Contacté, SFR Numericable n'a pas répondu.

Les plaintes de fournisseurs contre Numericable devant le tribunal de commerce de Paris

Plaignant: Orange
Somme obtenue: 2,3 millions d'euros
Jugement: condamnation à payer en 2010
Somme obtenue: 2,3 millions d'euros
Jugement: condamnation à payer en 2013 (affaire transférée au tribunal de Meaux)
Somme réclamée: 3,1 millions d'euros
Jugement: plainte jugée irrecevable en 2014
Somme réclamée: 115.354 euros
Jugement: condamnation à payer en 2015

Plaignant: M6
Somme réclamée: 4,9 millions d'euros
Jugement: désistement suite à paiement en 2009

Plaignant: Pace
Somme réclamée: 1,7 million d'euros
Jugement: désistement en 2013

Plaignant: Unisys*
Somme obtenue: 282.919 euros
Jugement: condamnation à payer en 2011
Somme obtenue: 1,1 million d'euros
Jugement: condamnation à payer en 2013

Plaignant: Electricité de Strasbourg*
Somme réclamée: 685.916 euros
Jugement: accord amiable en 2010

Plaignant: Prosodie
Somme obtenue: 113.677 euros
Jugement: condamnation à payer en 2008
Somme réclamée: 141.167 euros
Jugement: désistement suite à paiement en 2008
Somme obtenue: 261.000 euros
Jugement: condamnation à payer en 2010

Plaignant:Naxen Services*
Somme réclamée: 30.450 euros
Jugement: désistement en 2012

Plaignant: Sungard*
Somme obtenue: 25.075 euros
Jugement: condamnation à payer en 2012
Somme réclamée: 16.050 euros
Jugement: désistement suite à paiement en 2013

Plaignant: Telemaque SAS*
Somme réclamée: 120.461 euros
Jugement: désistement suite à paiement en 2013

Plaignant: Force de vente et associés + HSBC Factoring
Somme obtenue: 223.263 euros
Jugement: condamnation à payer en 2009

Plaignant: SPSS
Somme réclamée: 73.268 euros
Jugement: désistement suite à paiement en 2008
Somme réclamée: 12.234 euros
Jugement: paiement avant le jugement en 2009

Plaignant: Aces (Activités câble et satellite)
Somme obtenue: 69.696 euros
Jugement: condamnation à payer en 2009

Plaignant: STS
Somme obtenue: 105.000 euros
Jugement: condamnation à payer en 2010

Plaignant: Aura Ingénierie
Somme obtenue: 51.018 euros
Jugement: condamnation à payer en 2011

Plaignant: ABV Diffusion
Somme réclamée: 46.268 euros
Jugement: pas encore rendu

Sources: jugement du tribunal de commerce
*plainte contre Completel

Les salariés s'offusquent de la méthode

Les nouvelles méthodes mises en place choquent les salariés de SFR, à en croire leurs représentants. "SFR serait-elle au bord du dépôt de bilan et incapable d'honorer ses factures malgré plus de 2 milliards d’euros de marge brute?", s'interroge la CFE-CGC, qui s'inquiète: "le choc tant attendu des baisses de prix demandées aux fournisseurs (-30%!) risque de ne pas porter ses fruits s’il n’est pas accompagné d’une analyse précise des activités à maintenir. Résumer la politique des achats à générer de la trésorerie sur le dos des fournisseurs a des limites que l’on paiera tôt ou tard. Quelle est la logique d’un comité d’investissement qui se débarrasse d’un prestataire (au) risque de se retrouver devant les tribunaux?"

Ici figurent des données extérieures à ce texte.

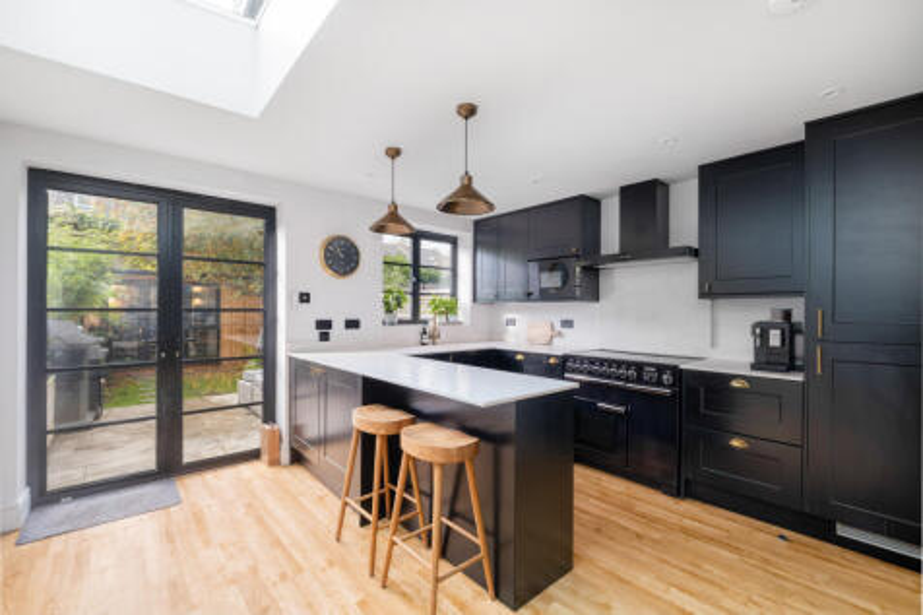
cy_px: 308
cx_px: 462
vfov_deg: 77.3
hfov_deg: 100.4
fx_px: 384
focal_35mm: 15
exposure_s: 1/30
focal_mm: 10
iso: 320
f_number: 7.1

Mêmes inquiétudes à la CFDT: "énormément de prestations ont été arrêtées, mêmes de celles contribuant aux activités de production et de qualité! Pire: certains prestataires ne veulent plus travailler pour nous car ils n’ont pas été payés". Le syndicat se plaint aussi que les achats doivent désormais être validés par le comité exécutif: "même pour une centaine d’euros, il faut passer devant un comité d’investissement! On ne peut gérer le quotidien, l’achat d’une barrette mémoire pour un serveur, ou d’un fusible pour un équipement électrique au niveau du comité exécutif".